◆ GIVEN PASSAGE
_ _ _ _ _ _ _

Runbook: Aurora PostgreSQL Table-Level Data Recovery #
Purpose #
This runbook describes the standard procedure for recovering specific tables or rows from an Amazon Aurora PostgreSQL database when a full cluster restore is required (Aurora does not support table-level restores).
Use this runbook when:
- Data was accidentally deleted or corrupted
- You need to recover a subset of rows from a previous point in time
- Logical replication / PITR is not available for the specific data
Scope & Assumptions #
-
Database engine: Aurora PostgreSQL
-
Recovery method: Restore cluster → copy data → reinsert into prod
-
Access to:
- AWS CLI with MFA
- Production AWS account
psqlaccess to prod and restored clusters
-
You know:
- Affected tables
- Filtering conditions (e.g.
workspace_id, date range)
Roles & Responsibilities #
| Role | Responsibility |
|---|---|
| Incident Owner | Executes runbook, validates data |
| Reviewer | Confirms correctness before commit |
| Scribe (optional) | Records timestamps, commands |
Step 1: Authenticate to AWS #
1.1 Obtain MFA session credentials #
aws sts get-session-token \
--serial-number arn:aws:iam::<ACCOUNT_ID>:mfa/<USERNAME> \
--token-code <MFA_CODE>
Export returned credentials.
1.2 Assume Admin role in target account #
aws sts assume-role \
--role-arn arn:aws:iam::<TARGET_ACCOUNT_ID>:role/Administrator \
--role-session-name data-recovery \
--duration-seconds 3600
Export the assumed-role credentials.
Step 2: Restore Aurora Cluster from Backup #
⚠️ Aurora restores are cluster-level only
2.1 Identify snapshot or PITR time #
- Snapshot name:
____________________ - Restore timestamp (if PITR):
____________________
2.2 Restore cluster (if not already restored) #
(Performed via AWS Console or CLI depending on situation.)
2.3 Create a temporary DB instance in restored cluster #
aws rds create-db-instance \
--db-instance-identifier restore-<date> \
--db-cluster-identifier <restored-cluster-id> \
--engine aurora-postgresql \
--db-instance-class db.t4g.large
Wait until instance status = available.
Step 3: Connect to Restored Database #
psql -h <restore-endpoint> -U <user> -d <database>
Confirm expected data exists.
Step 4: Identify Rows to Recover #
Document exact recovery criteria:
-
Tables:
________________________________________
-
Filters:
-- Example workspace_id = '<UUID>' AND assigned_to IS NOT NULL
Sanity check #
SELECT count(*) FROM <table> WHERE <conditions>;
Step 5: Stage Data in Temporary Tables #
Purpose: isolate and safely export only required rows
5.1 Create staging table #
SET ROLE dev;
CREATE TABLE back AS
SELECT *
FROM <table>
WHERE <conditions>;
5.2 Grant access (if needed) #
GRANT SELECT ON public.back TO dev;
ALTER TABLE public.back OWNER TO dev;
5.3 Repeat for dependent tables #
Example with foreign keys:
CREATE TABLE back AS
SELECT *
FROM <child_table>
WHERE parent_id IN (
SELECT id FROM <parent_table> WHERE <conditions>
);
Step 6: Export or Prepare Restore Script #
Choose one approach:
Option A: SQL script (INSERT / UPSERT)

_ _ _ _ _ _ _

◆ MATERIAL SUPPLIED
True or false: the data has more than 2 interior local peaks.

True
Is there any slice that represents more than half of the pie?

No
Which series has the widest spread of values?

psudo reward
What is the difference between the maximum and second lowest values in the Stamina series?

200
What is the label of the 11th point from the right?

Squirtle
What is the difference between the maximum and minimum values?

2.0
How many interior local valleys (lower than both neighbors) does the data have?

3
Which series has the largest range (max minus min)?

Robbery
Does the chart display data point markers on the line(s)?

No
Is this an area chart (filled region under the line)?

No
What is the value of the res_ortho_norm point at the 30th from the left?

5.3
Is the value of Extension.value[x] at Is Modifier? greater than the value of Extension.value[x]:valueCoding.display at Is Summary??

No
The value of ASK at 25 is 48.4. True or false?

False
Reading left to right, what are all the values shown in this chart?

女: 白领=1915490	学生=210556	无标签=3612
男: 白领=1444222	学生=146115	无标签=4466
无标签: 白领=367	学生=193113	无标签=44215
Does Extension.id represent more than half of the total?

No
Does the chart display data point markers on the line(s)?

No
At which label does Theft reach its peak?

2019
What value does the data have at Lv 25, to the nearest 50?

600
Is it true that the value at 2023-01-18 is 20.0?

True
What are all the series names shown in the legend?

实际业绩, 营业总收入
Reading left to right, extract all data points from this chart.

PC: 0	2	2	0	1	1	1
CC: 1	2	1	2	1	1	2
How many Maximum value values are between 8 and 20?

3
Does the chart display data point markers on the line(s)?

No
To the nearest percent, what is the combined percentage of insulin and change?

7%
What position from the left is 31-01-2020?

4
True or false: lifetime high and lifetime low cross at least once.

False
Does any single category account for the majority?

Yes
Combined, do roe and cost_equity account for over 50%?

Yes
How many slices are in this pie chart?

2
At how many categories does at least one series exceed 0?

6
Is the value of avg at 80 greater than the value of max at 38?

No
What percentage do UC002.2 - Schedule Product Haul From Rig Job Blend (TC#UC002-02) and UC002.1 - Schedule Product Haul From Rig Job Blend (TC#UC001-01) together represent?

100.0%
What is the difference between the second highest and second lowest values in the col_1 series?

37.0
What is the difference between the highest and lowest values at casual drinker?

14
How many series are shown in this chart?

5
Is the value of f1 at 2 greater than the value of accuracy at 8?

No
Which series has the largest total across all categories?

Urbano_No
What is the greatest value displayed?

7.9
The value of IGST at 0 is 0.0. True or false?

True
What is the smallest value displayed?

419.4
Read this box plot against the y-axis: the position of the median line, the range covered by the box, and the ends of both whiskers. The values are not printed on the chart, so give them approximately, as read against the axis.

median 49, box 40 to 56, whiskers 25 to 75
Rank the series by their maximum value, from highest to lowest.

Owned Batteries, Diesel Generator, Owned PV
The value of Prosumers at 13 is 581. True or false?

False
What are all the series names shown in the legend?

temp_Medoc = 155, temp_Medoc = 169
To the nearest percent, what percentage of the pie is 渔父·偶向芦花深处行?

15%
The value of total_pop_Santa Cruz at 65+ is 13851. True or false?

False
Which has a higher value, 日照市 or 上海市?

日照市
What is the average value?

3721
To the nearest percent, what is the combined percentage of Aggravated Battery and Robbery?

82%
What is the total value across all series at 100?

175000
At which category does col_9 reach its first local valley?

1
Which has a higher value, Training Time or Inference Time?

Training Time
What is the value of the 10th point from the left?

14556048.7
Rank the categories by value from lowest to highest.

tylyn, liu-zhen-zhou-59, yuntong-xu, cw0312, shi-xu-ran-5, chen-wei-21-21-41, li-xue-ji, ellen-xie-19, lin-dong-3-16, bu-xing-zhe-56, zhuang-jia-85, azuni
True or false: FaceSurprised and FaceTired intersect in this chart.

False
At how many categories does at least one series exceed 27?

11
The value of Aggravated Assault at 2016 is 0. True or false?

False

_ _ _ _ _ _ _

Give the runbook's text again, starting at "workspace_id, date range)" and ending at "Export returned credentials.", and substitute "Approver" for "Reviewer".

workspace_id, date range)
Roles & Responsibilities #
| Role | Responsibility |
|---|---|
| Incident Owner | Executes runbook, validates data |
| Approver | Confirms correctness before commit |
| Scribe (optional) | Records timestamps, commands |
Step 1: Authenticate to AWS #
1.1 Obtain MFA session credentials #
aws sts get-session-token \
--serial-number arn:aws:iam::<ACCOUNT_ID>:mfa/<USERNAME> \
--token-code <MFA_CODE>
Export returned credentials.